City of Iqaluit to formalize snowmobile trails

Council plans to ease access for hunters


A snowmobile rider along a snowmobile trail in south Iqaluit near the beach. The trail is a major thoroughfare for hunters and others to reach Frobisher Bay from within the city.

A snowmobile rider along a snowmobile trail in south Iqaluit near the beach. The trail is a major thoroughfare for hunters and others to reach Frobisher Bay from within the city. (PHOTO BY CHRIS WINDEYER)

The city of Iqaluit has taken its first steps toward establishing a formal system of snowmobile trails.

The request for proposals has gone out for companies to map the informal trails that are presently in use, and to create a plan for a system of trails that the city would maintain.

Iqaluit’s director of planning and lands Michèle Bertol said many of the current snowmobile routes pass through private property, which was appropriate when Iqaluit was smaller.

But as the number of snowmobiles and other vehicles increases, the present situation is becoming more dangerous.

“They (snowmobilers) pass through people’s lots any which way,” she said. They pop out on the street from any point so it’s difficult for drivers and pedestrians to anticipate their presence.”

Bertol’s eventual aim is for the city to come up with a trail system that the city would keep clear and include in official city maps.

At this early stage, Bertol could not know what eventual shape the snowmobile trail might take.

The RFP says that the focus of the system should be on giving easier access to hunters traveling in and out of the city.

But it also needs to provide available routes for regular in-town riders to reach key locations such as the stores, hospital and post office.

By way of example, Bertol said it might be a loop trail around the community, with access points in the outlying neighbourhoods.

City councillors have often relayed complaints from constituents that they often find longstanding snowmobile trails unexpectedly blocked by a massive snowdrift.

No present system exists to keep the city’s public works department from dumping snow onto trails after they clear it from the city streets.

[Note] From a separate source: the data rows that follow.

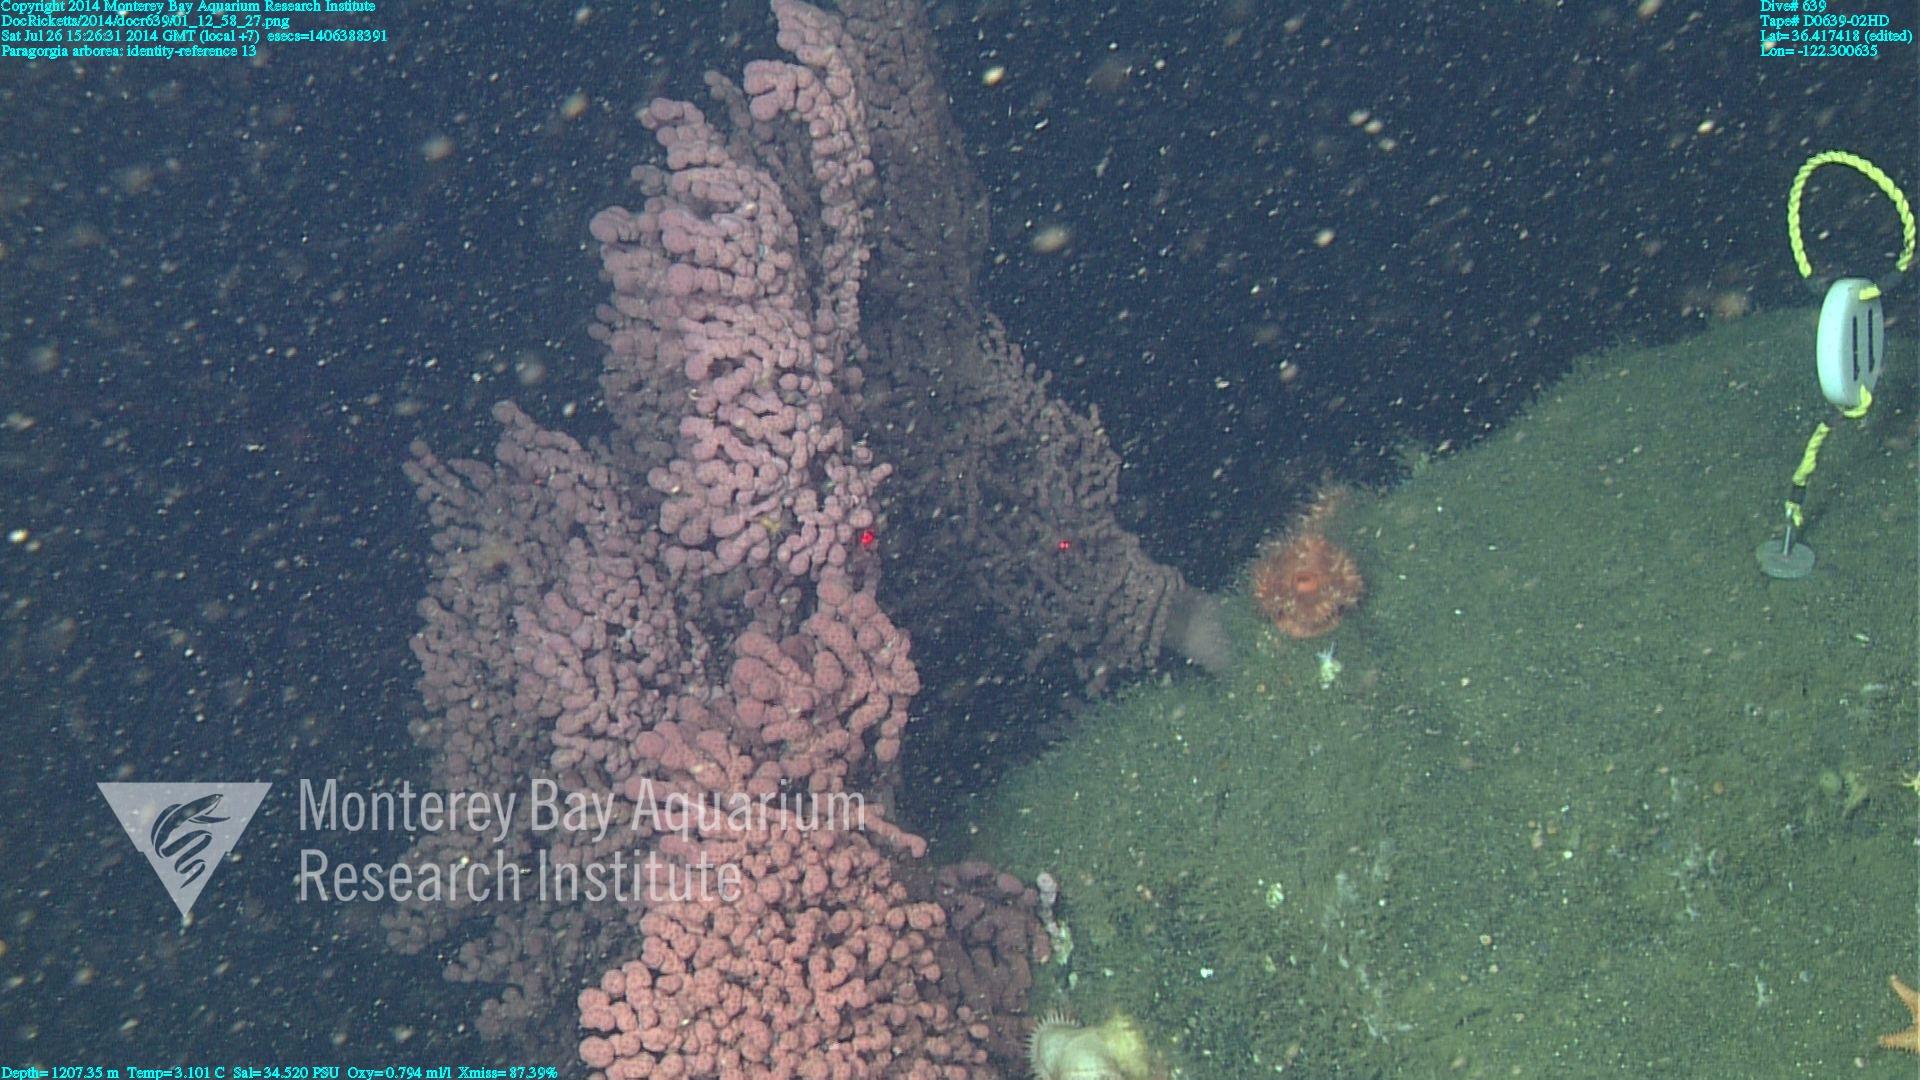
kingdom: Animalia
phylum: Cnidaria
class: Anthozoa
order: Scleralcyonacea
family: Coralliidae
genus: Paragorgia
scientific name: Paragorgia arborea
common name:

Bertol said part of having an established trail system is that the city would know exactly where the official routes are so snow would not be dumped in a way that blocks travel or reduces visibility.

At present, snowmobilers who cross the road near high snowdrifts run the risk of a collision with a much larger vehicle whose driver did not see them and have time to stop on the slippery roads.

Where snowmobile trails cross roads, the crossing would be clearly marked both for snowmobilers and drivers.

“There will be signage saying that it is a snowmobile crossing so the driver will have to be aware that there is a snowmobile that could potentially cross the road at that point,” she said.

Similar signage already exists where the snowmobile trail parallel to Federal Road intersects the road in front of the Nunavut Court of Justice building.

Vehicle drivers will have the legal right of way at such intersections.

Bertol said establishing specific road crossings means the city would be able to make them safer and more convenient for machine riders.

For example, in places where the road is next to a slope, the crossing could include a gravel ramp leading up to the crossing.

The DJ’s Specialties corner is such a snowmobile crossing, and one that Bertol has her eye on for such a modification.

That would allow hunters with loaded qamutiit to stop and safely wait for a clear intersection to cross.

Without such ramps, when a laden snowmobile stops on an uphill slope the engine struggle to get the heavy machine and qamutiik moving again, which is dangerous in the middle of crossing the busy Ring Road.

So it’s easier for riders to blast across the crossing and risk a collision rather than stop on the uphill slope just before the road.

Such a system might also open up routes that are presently unavailable because of the water and sewage pipes that riddle the city’s green spaces.

Bertol said the plan could include creating crossing places across the pipes, by cutting a concrete culvert in half, laying it across the pipe and establishing a gravel ramp on either side.

Developing the plan will involve consultation with hunters, elders, Bylaw, Public Works the general public and city council, state the terms of the RFP.

Preliminary designs will be made public for public comment before a final design.

The RFP states that the contract should be awarded by April 2, and a final design is due by July 16.

Bertol said the contractor will have to get to work as soon as the contract is awarded so they can map the existing trails before the end of this snow season.